# TO DO:
Quote every one of the rows below verbatim, leaving the pictures out of your answer.

Images of plotted data

▼

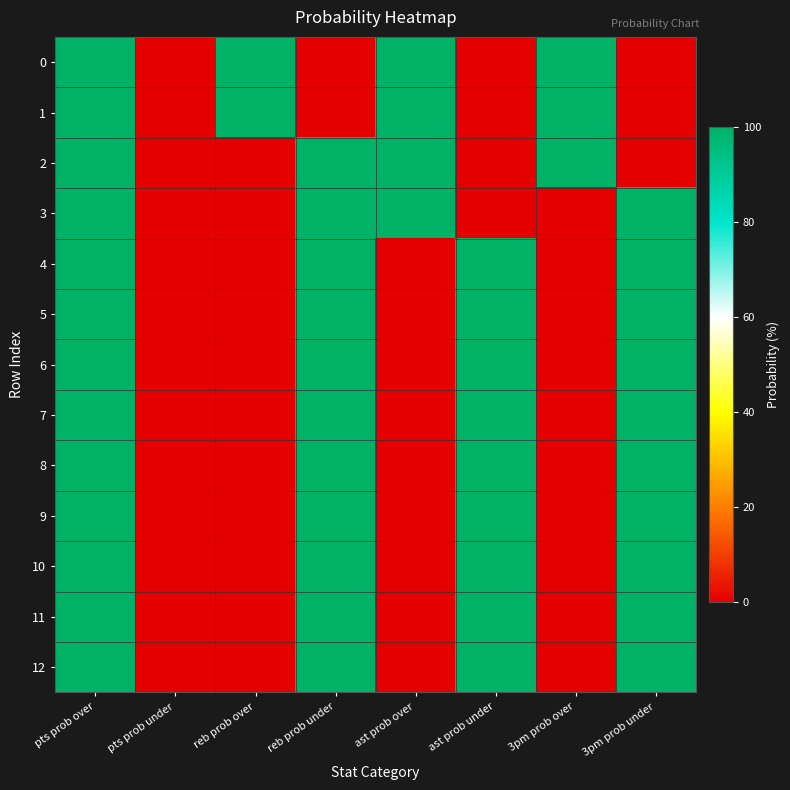

At which category is the sum across all series the highest?

pts prob over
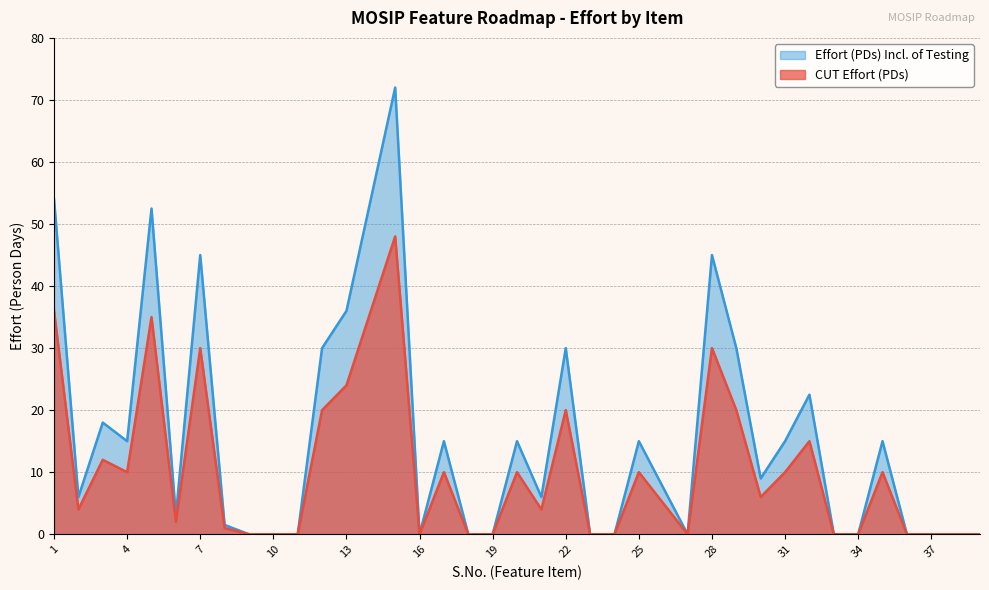

Where is CUT Effort (PDs) nearest to the value 24?

13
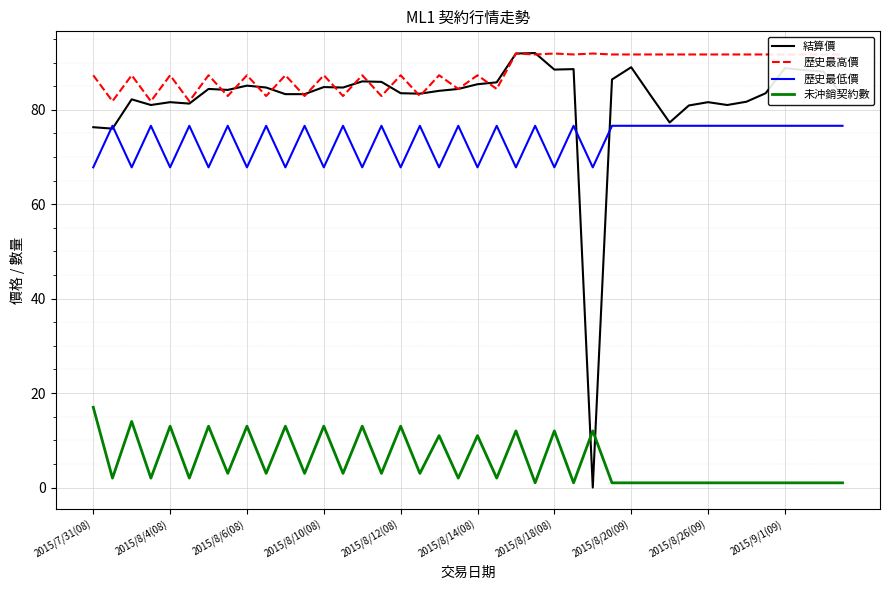

True or false: 未沖銷契約數 and 歷史最高價 cross at least once.

False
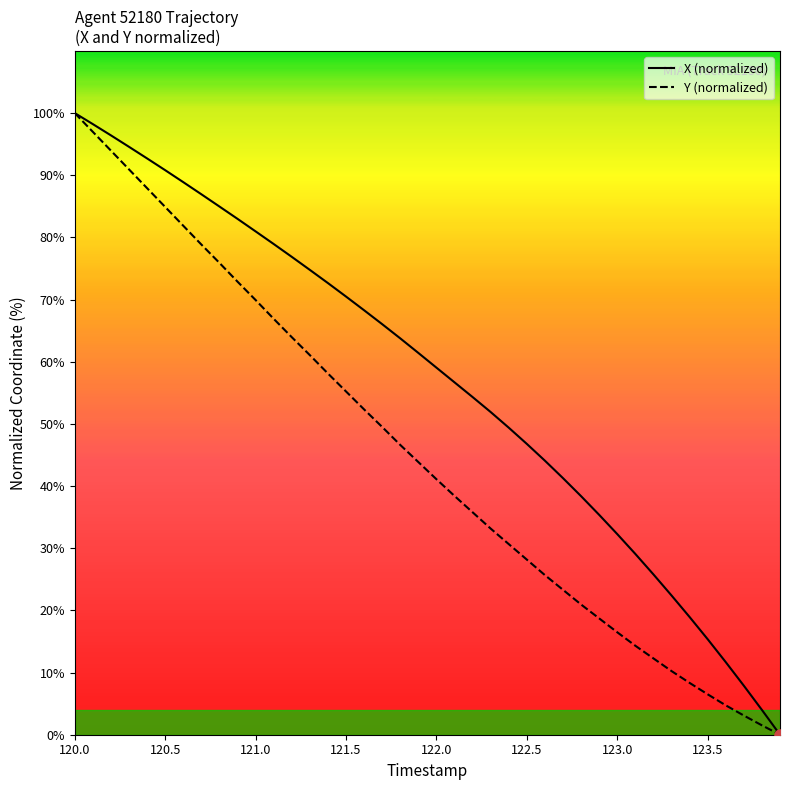

Rank the series by their average value, from highest to lowest.

X (normalized), Y (normalized)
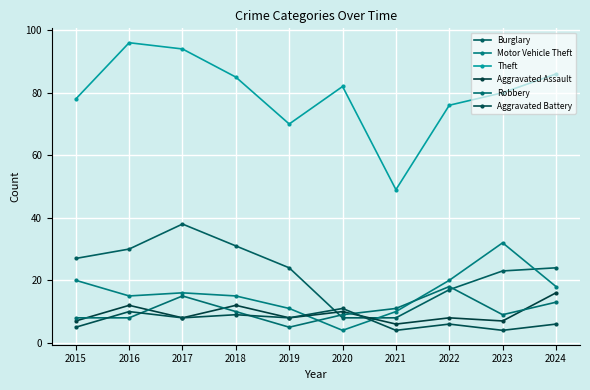

How many Aggravated Assault values are between 7 and 12?

8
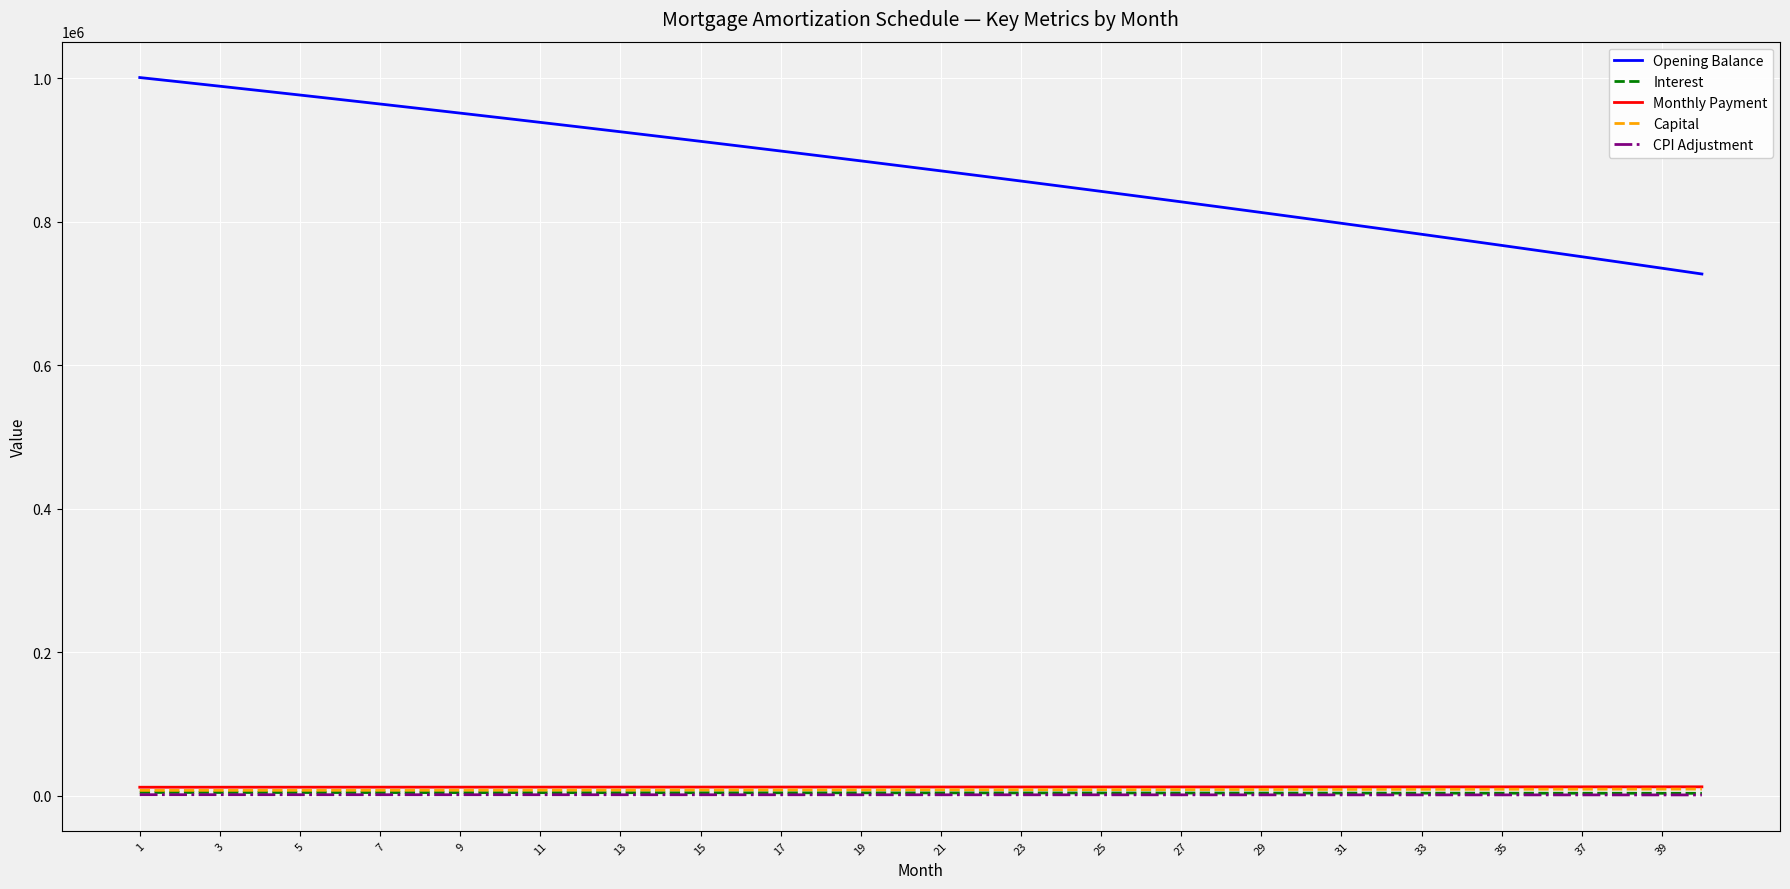

What is the sum of all Capital values?

325233.2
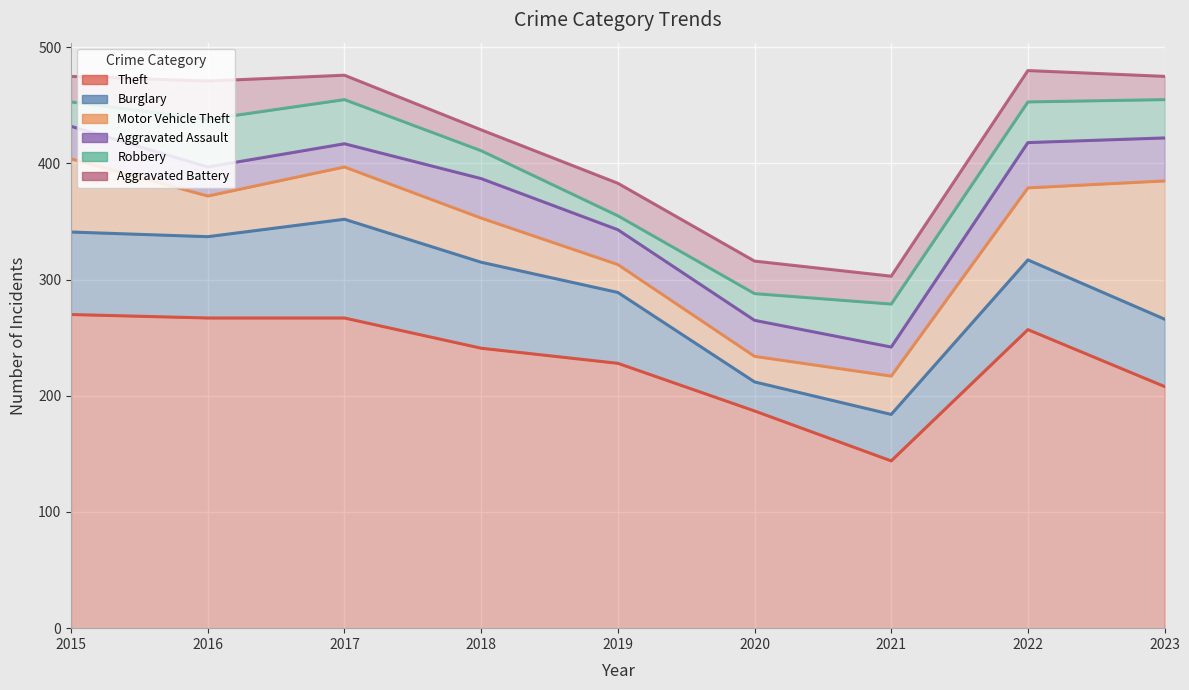

What is the difference between the Aggravated Assault values at 2022 and 2018?

5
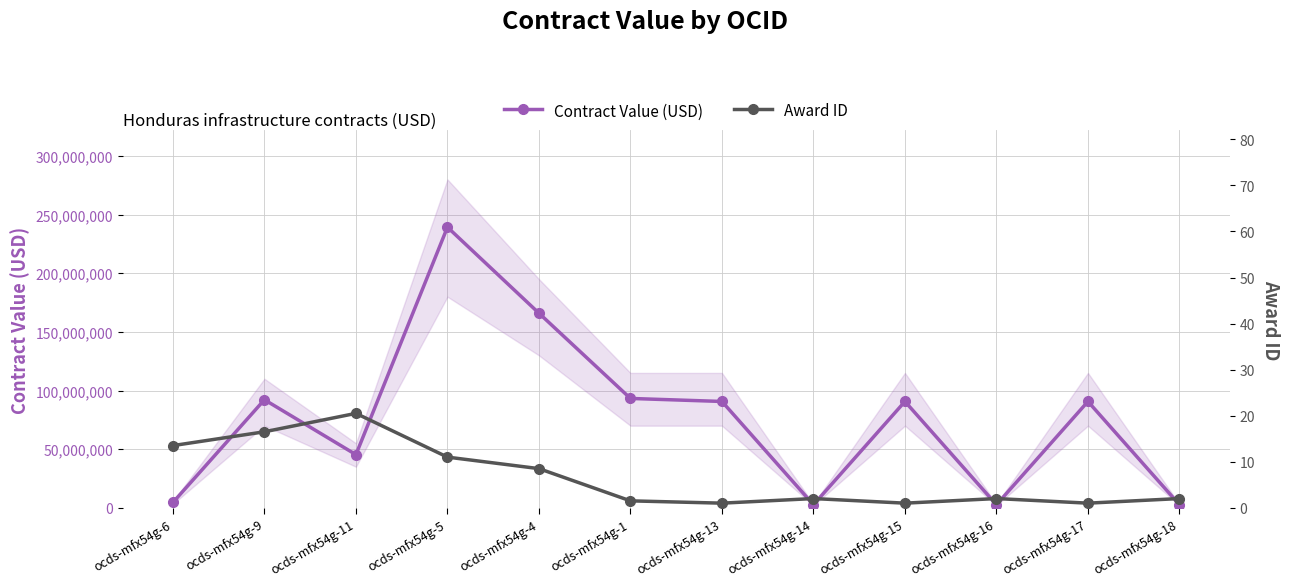

How many data points in Award ID are above 2?

5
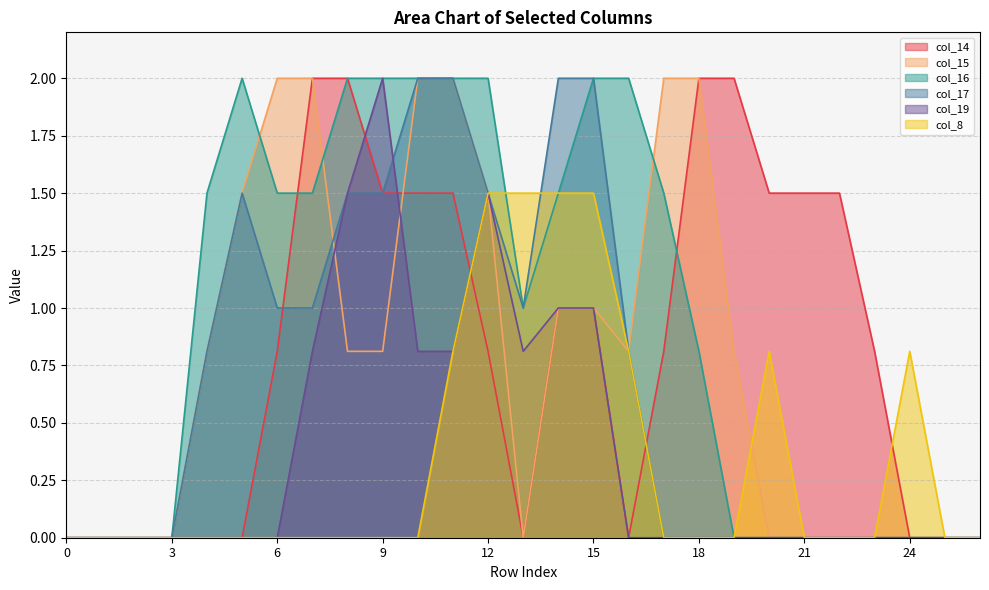

At which label is col_15 closest to 1?

14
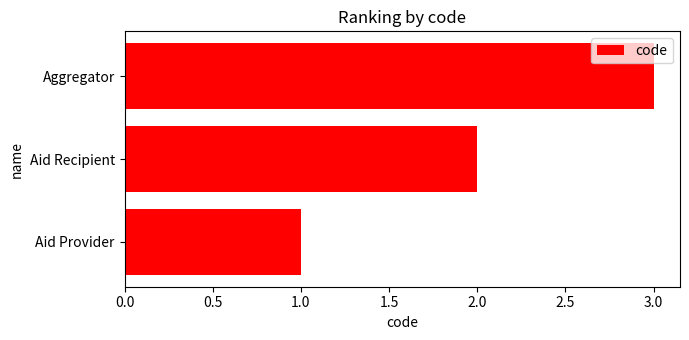

Which label corresponds to the largest value in the chart?

Aggregator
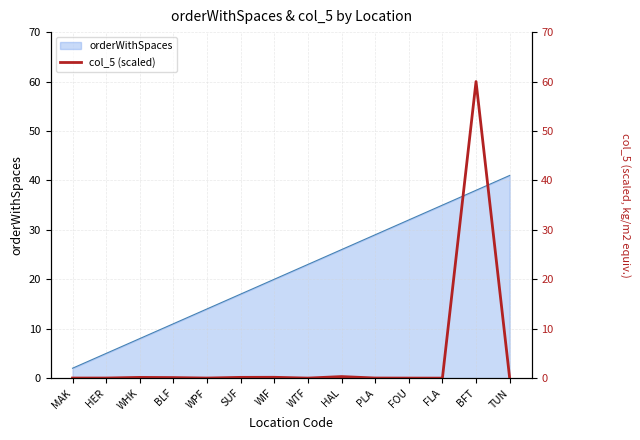

What is the maximum value for orderWithSpaces?

41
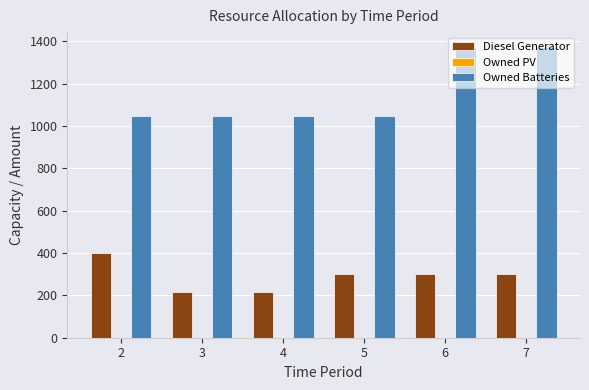

Rank the series at 7 from highest to lowest value.

Owned Batteries, Diesel Generator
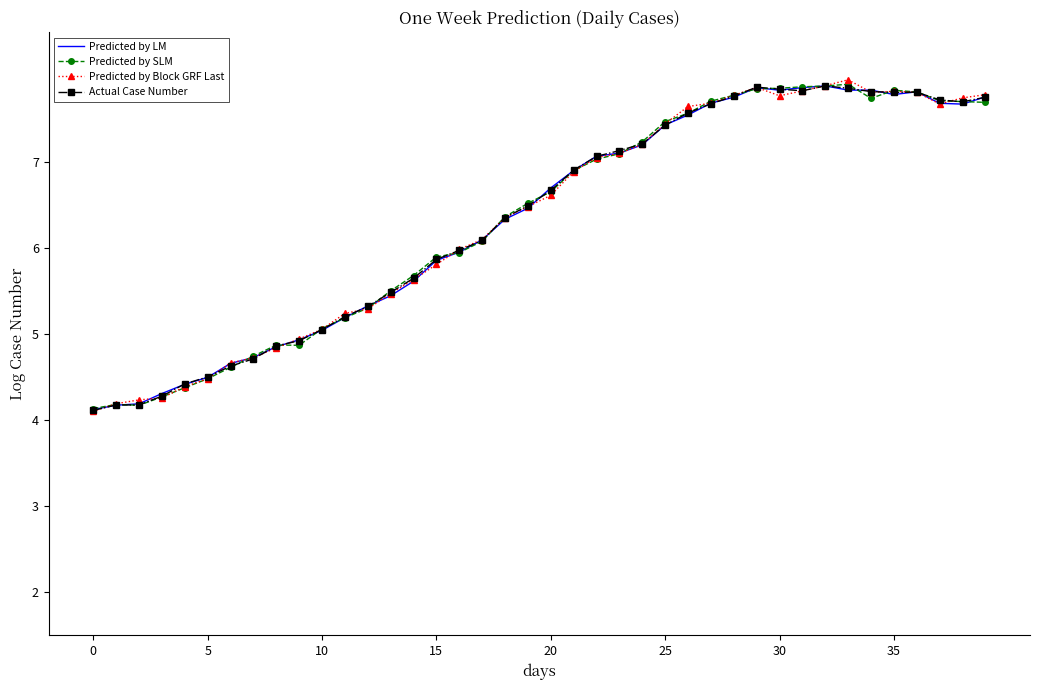

What is the minimum value shown in the chart?

4.1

▲

# ANSWER:
At which category is the sum across all series the highest?

pts prob over

Where is CUT Effort (PDs) nearest to the value 24?

13

True or false: 未沖銷契約數 and 歷史最高價 cross at least once.

False

Rank the series by their average value, from highest to lowest.

X (normalized), Y (normalized)

How many Aggravated Assault values are between 7 and 12?

8

What is the sum of all Capital values?

325233.2

What is the difference between the Aggravated Assault values at 2022 and 2018?

5

How many data points in Award ID are above 2?

5

At which label is col_15 closest to 1?

14

Which label corresponds to the largest value in the chart?

Aggregator

What is the maximum value for orderWithSpaces?

41

Rank the series at 7 from highest to lowest value.

Owned Batteries, Diesel Generator

What is the minimum value shown in the chart?

4.1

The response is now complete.